Markets and Skin in the Game
Another class of collusion-resistance strategy is the idea of skin in the game. Skin in the game, in this context, basically means any mechanism that holds individual contributors in a decision individually accountable for their contributions. If a group makes a bad decision, those who approved the decision must suffer more than those who attempted to dissent. This avoids the “tragedy of the commons” inherent in voting systems.
Forking is a powerful form of counter-coordination precisely because it introduces skin in the game. In Hive, the community fork of Steem that threw off the hostile takeover attempt, the coins that were used to vote in favor of the hostile takeover were largely deleted in the new fork. The key individuals who participated in the attack individually suffered as a result.
Markets are in general very powerful tools precisely because they maximize skin in the game. Decision markets (prediction markets used to guide decisions; also called futarchy) are an attempt to extend this benefit of markets to organizational decision-making. That said, decision markets can only solve some problems; in particular, they cannot tell us what variables we should be optimizing for in the first place.
This all leads us to an interesting view of what it is that people building social systems do. One of the goals of building an effective social system is, in large part, determining the structure of coordination: which groups of people and in what configurations can come together to further their group goals, and which groups cannot?
Different coordination structures, different outcomes
Sometimes, more coordination is good: it’s better when people can work together to collectively solve their problems. At other times, more coordination is dangerous: a subset of participants could coordinate to disenfranchise everyone else. And at still other times, more coordination is necessary for another reason: to enable the broader community to “strike back” against a collusion attacking the system.
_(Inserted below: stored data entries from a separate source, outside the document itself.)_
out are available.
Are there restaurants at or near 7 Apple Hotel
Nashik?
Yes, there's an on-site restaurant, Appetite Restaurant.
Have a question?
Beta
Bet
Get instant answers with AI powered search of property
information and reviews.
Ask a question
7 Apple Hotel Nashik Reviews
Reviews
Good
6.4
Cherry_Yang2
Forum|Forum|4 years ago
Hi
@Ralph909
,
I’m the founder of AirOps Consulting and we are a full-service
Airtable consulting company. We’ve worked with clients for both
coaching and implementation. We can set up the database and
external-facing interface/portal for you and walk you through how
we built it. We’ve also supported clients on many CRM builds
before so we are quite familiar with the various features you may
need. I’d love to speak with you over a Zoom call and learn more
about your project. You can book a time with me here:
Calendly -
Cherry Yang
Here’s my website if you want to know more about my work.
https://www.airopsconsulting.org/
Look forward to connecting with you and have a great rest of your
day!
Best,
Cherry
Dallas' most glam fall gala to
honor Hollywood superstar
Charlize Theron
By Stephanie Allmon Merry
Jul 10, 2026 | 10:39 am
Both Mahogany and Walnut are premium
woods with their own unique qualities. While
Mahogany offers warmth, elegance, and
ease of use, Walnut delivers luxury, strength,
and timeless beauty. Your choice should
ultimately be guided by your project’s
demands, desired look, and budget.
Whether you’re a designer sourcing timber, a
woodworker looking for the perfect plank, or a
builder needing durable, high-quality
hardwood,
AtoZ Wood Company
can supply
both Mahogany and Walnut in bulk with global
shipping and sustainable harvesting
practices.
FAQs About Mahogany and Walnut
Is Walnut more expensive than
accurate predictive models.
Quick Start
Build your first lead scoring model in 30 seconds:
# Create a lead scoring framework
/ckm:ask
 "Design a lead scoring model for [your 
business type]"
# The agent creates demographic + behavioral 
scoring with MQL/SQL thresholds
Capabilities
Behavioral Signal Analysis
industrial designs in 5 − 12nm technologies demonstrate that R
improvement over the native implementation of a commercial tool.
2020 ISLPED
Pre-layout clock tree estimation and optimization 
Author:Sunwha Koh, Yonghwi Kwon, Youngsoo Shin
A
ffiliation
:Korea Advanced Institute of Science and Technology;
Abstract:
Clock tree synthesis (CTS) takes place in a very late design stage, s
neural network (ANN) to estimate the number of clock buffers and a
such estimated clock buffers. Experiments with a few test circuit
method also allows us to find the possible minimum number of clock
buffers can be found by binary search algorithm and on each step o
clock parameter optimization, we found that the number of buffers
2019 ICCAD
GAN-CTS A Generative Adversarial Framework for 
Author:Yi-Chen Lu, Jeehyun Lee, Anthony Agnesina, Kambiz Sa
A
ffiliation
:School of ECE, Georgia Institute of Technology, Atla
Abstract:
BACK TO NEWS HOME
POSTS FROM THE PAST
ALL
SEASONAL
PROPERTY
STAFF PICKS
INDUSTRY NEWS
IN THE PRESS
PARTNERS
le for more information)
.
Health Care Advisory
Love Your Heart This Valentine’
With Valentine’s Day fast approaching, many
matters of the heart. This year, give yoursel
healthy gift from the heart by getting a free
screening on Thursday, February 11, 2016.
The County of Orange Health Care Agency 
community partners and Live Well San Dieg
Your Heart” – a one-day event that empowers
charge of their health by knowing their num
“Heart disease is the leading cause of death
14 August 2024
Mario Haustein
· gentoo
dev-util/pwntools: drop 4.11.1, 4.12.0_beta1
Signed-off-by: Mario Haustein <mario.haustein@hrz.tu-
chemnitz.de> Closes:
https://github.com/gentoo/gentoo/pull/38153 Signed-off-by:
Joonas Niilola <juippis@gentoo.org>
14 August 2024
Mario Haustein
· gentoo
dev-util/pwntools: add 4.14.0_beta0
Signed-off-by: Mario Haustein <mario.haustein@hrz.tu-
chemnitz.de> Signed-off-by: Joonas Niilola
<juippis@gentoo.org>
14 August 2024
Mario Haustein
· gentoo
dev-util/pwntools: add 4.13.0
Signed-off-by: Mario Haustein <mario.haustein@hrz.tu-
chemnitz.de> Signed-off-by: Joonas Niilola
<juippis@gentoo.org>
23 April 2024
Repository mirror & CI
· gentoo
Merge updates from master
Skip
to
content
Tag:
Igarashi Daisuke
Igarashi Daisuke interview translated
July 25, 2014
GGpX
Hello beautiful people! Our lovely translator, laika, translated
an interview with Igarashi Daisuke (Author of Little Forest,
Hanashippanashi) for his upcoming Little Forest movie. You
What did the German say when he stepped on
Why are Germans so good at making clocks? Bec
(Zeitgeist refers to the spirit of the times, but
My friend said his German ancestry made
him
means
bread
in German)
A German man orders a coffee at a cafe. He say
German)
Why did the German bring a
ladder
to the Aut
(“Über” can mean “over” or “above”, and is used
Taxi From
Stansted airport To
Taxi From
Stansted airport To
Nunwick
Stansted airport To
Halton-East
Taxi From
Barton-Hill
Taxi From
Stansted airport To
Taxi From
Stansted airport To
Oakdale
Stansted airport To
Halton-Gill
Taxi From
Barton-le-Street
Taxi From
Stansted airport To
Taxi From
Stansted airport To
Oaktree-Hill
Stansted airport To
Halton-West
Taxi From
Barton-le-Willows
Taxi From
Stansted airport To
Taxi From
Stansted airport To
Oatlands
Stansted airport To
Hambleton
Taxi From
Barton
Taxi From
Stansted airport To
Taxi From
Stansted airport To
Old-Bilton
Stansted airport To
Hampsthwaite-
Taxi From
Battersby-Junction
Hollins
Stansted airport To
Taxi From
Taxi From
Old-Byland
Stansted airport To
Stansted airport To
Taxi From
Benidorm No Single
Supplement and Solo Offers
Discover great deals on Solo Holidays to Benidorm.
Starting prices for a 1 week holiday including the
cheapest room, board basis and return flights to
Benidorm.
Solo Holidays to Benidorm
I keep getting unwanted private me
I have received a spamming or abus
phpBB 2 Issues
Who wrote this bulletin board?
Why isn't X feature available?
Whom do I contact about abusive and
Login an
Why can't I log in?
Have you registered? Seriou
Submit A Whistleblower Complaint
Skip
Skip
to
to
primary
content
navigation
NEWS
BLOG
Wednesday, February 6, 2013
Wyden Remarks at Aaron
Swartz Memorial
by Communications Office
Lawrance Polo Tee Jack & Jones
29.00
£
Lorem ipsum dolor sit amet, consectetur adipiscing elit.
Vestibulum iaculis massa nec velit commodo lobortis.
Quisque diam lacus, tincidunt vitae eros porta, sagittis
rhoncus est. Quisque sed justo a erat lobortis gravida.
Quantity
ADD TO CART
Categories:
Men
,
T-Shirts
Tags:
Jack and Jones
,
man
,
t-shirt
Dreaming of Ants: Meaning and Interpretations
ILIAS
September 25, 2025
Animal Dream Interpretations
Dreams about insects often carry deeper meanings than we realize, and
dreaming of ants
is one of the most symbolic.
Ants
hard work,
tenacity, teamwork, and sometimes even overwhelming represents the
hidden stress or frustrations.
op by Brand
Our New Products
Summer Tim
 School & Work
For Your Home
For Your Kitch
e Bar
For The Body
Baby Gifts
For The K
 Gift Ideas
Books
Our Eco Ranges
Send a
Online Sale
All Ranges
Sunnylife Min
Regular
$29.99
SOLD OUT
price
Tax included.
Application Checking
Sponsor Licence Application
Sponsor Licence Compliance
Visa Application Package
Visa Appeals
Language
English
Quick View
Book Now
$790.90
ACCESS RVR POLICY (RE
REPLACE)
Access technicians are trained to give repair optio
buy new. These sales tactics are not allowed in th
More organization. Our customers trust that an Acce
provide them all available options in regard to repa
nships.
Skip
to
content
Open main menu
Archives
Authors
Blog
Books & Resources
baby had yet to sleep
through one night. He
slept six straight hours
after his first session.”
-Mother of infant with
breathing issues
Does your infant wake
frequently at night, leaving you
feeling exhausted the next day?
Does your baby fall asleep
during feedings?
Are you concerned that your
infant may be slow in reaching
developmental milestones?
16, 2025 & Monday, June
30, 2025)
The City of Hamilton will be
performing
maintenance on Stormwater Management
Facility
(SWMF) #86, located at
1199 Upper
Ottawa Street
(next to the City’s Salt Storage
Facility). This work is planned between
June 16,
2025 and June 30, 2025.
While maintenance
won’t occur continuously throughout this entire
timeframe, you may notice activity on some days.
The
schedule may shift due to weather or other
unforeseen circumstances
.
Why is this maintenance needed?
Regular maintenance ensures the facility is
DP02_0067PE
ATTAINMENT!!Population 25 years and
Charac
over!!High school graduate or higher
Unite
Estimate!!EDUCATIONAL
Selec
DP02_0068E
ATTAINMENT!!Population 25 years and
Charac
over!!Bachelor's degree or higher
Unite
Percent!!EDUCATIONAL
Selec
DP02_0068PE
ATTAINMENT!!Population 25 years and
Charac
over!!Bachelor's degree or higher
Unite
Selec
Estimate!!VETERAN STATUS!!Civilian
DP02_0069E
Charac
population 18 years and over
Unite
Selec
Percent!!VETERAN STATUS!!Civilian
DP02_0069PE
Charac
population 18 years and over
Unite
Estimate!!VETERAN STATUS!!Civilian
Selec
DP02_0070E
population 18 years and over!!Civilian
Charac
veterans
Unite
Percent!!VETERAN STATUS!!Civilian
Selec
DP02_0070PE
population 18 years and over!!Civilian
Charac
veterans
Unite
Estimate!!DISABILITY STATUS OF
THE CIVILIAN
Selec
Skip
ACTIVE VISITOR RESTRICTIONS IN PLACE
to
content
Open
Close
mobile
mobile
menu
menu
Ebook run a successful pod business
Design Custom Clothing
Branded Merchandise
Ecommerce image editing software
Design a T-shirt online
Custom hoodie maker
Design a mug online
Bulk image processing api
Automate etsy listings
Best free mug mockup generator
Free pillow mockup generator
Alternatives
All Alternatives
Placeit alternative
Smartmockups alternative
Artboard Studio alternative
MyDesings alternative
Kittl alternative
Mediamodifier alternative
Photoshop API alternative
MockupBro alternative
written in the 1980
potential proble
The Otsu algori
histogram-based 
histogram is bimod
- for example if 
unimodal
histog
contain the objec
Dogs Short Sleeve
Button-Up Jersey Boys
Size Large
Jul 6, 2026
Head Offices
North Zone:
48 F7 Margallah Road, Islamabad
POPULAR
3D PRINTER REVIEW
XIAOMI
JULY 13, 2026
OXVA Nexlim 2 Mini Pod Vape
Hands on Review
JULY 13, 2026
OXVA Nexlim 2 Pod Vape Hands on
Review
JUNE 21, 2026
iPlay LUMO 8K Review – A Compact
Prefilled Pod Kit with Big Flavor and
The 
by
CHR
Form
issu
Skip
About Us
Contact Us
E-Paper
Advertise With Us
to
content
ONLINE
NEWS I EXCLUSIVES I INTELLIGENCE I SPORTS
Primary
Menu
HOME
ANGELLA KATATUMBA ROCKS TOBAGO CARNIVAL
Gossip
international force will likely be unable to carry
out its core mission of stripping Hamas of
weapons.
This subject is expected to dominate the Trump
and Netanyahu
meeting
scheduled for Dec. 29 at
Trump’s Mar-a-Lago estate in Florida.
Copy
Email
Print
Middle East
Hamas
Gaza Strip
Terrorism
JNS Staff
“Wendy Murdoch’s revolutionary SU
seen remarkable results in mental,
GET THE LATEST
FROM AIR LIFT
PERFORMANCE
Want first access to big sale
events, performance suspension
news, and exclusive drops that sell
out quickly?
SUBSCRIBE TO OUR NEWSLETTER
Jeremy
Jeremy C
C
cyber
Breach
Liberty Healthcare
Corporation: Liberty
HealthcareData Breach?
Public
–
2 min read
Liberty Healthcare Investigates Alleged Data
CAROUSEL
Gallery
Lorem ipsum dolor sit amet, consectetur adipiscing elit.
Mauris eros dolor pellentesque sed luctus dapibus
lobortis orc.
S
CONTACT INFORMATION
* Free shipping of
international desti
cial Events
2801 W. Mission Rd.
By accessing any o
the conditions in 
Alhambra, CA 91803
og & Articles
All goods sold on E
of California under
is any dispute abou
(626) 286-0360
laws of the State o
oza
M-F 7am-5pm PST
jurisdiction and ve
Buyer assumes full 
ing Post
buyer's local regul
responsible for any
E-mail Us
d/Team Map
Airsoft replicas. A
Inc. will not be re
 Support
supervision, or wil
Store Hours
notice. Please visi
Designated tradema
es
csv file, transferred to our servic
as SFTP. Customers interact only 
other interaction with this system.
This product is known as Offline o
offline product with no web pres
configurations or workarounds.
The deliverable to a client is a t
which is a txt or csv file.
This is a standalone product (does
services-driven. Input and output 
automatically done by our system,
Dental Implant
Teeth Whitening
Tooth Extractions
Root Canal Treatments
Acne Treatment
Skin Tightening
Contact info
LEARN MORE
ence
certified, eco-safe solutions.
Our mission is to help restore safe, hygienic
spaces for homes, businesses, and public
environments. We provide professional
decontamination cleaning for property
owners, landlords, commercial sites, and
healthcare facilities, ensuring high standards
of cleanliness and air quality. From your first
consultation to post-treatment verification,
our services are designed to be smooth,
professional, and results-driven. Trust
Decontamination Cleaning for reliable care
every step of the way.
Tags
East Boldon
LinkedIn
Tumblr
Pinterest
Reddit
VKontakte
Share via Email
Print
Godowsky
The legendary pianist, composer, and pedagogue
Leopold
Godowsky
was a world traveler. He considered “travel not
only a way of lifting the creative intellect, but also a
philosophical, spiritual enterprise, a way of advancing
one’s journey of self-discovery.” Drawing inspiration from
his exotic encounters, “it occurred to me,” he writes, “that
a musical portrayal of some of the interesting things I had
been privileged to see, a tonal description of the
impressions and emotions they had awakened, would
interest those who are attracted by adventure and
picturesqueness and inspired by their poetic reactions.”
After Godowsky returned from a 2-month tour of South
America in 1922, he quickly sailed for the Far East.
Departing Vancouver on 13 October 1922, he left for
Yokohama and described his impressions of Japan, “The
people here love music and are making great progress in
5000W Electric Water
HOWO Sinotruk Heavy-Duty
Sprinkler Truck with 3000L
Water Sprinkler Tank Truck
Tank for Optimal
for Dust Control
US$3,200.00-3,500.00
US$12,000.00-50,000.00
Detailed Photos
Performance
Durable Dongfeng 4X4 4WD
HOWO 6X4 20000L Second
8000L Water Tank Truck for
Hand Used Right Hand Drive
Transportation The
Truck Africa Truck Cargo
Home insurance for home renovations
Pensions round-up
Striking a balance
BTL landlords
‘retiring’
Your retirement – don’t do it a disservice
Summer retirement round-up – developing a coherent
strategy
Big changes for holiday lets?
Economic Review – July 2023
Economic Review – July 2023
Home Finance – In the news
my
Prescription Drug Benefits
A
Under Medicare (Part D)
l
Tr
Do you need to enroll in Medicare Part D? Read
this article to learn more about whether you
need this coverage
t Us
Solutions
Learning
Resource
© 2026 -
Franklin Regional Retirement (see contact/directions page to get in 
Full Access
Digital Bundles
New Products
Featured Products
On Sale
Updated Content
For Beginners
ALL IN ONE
In all three of those cases, there are different mechanisms that can be used to achieve these ends. Of course, it is very difficult to prevent communication outright, and it is very difficult to make coordination perfect. But there are many options in between that can nevertheless have powerful effects.
Here are a few possible coordination structuring techniques:
- Technologies and norms that protect privacy
- Technological means that make it difficult to prove how you behaved (secret ballots, MACI and similar tech)
- Deliberate decentralization, distributing control of some mechanism to a wide group of people that are known to not be well-coordinated
- Decentralization in physical space, separating out different functions (or different shares of the same function) to different locations (eg. see Samo Burja on connections between urban decentralization and political decentralization)
- Decentralization between role-based constituencies, separating out different functions (or different shares of the same function) to different types of participants (eg. in a blockchain: “core developers”, “miners”, “coin holders”, “application developers”, “users”)
- Schelling points, allowing large groups of people to quickly coordinate around a single path forward. Complex Schelling points could potentially even be implemented in code (eg. recovery from 51% attacks can benefit from this).
- Speaking a common language (or alternatively, splitting control between multiple constituencies who speak different languages)
- Using per-person voting instead of per-(coin/share) voting to greatly increase the number of people who would need to collude to affect a decision
- Encouraging and relying on defectors to alert the public about upcoming collusions
None of these strategies are perfect, but they can be used in various contexts with differing levels of success. Additionally, these techniques can and should be combined with mechanism design that attempts to make harmful collusions less profitable and more risky to the extent possible; skin in the game is a very powerful tool in this regard. Which combination works best ultimately depends on your specific use case.